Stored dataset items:
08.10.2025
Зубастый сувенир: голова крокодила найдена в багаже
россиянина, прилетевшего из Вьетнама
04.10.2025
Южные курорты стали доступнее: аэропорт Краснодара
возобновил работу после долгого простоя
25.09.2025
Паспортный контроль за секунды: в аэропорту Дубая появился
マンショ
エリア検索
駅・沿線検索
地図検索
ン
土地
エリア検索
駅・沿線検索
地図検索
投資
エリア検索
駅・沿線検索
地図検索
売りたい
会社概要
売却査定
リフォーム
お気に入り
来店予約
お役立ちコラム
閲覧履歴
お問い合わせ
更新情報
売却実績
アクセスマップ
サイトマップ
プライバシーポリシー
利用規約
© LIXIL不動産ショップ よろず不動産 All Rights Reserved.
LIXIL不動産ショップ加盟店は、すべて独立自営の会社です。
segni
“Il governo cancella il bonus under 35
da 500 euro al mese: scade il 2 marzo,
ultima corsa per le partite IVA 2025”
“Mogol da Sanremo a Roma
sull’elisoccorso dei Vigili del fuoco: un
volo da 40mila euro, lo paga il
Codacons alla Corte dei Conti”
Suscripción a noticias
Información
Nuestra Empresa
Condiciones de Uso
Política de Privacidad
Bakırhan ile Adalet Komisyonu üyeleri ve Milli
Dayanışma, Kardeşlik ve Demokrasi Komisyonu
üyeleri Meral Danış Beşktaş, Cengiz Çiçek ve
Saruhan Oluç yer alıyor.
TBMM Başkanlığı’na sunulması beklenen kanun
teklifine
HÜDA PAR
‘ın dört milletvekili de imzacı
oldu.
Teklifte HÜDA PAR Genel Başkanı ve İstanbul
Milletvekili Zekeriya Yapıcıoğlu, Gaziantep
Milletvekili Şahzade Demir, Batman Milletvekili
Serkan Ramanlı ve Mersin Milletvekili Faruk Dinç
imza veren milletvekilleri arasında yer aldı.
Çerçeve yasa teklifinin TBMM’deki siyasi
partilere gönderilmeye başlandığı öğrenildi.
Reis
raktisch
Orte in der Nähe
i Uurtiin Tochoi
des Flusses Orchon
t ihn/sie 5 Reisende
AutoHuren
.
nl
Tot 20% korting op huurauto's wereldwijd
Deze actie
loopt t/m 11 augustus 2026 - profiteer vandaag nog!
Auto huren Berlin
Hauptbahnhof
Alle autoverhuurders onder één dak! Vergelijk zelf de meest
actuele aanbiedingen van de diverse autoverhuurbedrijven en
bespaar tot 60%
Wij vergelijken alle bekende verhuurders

...

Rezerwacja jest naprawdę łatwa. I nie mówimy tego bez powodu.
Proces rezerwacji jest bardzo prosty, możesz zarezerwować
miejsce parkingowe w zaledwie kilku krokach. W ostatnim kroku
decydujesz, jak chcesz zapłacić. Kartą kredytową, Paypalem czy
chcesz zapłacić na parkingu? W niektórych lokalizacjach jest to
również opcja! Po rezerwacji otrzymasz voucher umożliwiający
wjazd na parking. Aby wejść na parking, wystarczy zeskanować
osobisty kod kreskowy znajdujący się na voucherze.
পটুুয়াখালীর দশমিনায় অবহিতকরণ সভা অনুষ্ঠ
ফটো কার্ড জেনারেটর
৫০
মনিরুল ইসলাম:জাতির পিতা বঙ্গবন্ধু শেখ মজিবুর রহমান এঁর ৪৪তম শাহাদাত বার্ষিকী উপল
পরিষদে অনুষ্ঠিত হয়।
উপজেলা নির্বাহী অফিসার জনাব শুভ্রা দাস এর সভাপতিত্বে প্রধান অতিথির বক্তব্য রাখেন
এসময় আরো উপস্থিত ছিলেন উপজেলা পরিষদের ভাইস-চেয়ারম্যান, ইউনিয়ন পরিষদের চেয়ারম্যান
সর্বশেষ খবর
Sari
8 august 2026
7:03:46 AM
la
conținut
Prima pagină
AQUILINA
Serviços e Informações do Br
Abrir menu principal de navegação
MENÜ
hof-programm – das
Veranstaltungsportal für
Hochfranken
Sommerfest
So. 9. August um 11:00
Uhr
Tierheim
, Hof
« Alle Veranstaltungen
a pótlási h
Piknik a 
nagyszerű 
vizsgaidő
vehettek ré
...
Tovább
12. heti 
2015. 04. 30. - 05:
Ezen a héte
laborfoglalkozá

---

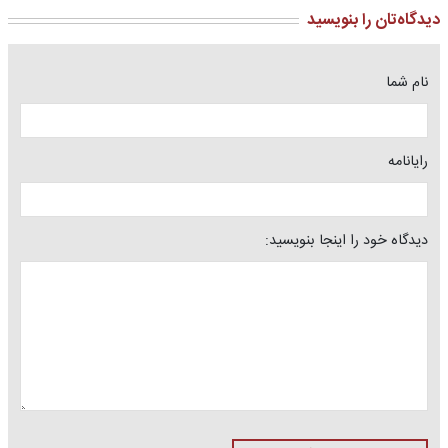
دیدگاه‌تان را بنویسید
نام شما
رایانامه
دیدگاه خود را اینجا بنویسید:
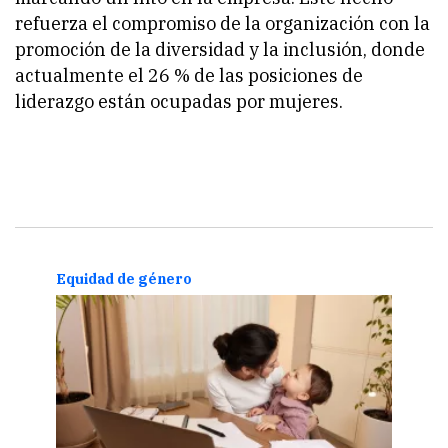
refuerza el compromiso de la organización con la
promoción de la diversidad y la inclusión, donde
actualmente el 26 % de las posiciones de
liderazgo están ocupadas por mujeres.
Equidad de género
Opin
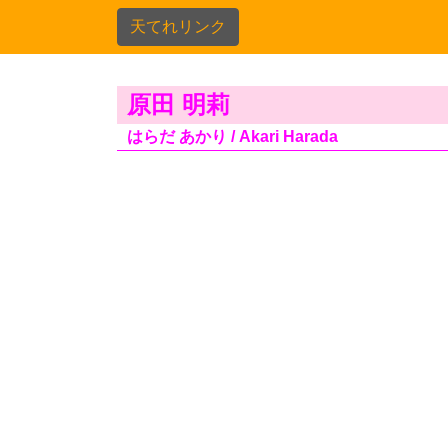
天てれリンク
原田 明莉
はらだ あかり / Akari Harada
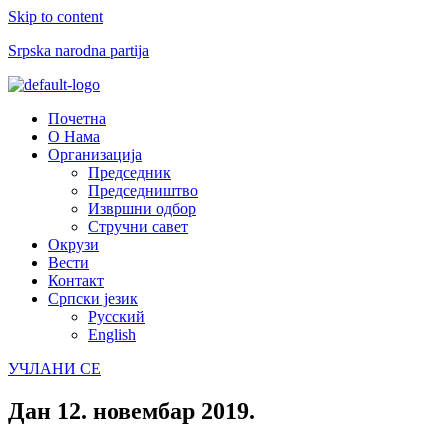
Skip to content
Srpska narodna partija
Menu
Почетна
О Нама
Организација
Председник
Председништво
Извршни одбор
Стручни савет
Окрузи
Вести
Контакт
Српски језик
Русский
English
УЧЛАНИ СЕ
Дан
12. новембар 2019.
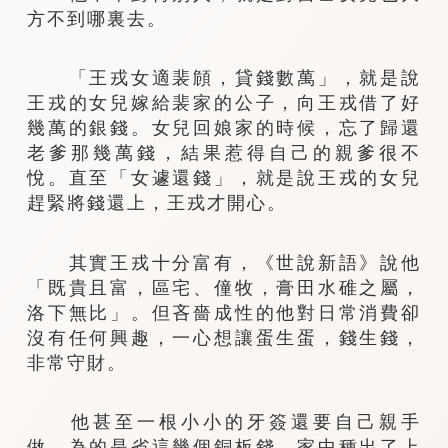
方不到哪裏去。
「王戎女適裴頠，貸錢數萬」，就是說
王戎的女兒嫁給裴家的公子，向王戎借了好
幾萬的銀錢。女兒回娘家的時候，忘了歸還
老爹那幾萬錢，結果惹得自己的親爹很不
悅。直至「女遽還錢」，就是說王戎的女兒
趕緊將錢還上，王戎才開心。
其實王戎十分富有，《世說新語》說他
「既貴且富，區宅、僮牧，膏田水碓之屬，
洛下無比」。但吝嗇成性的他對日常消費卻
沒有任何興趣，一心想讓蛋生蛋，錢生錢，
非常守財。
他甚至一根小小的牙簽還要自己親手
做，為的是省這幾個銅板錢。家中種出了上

- About this exercise -
How many of the lines above contain the word "jest"? Only the number should be given.

- Result -
3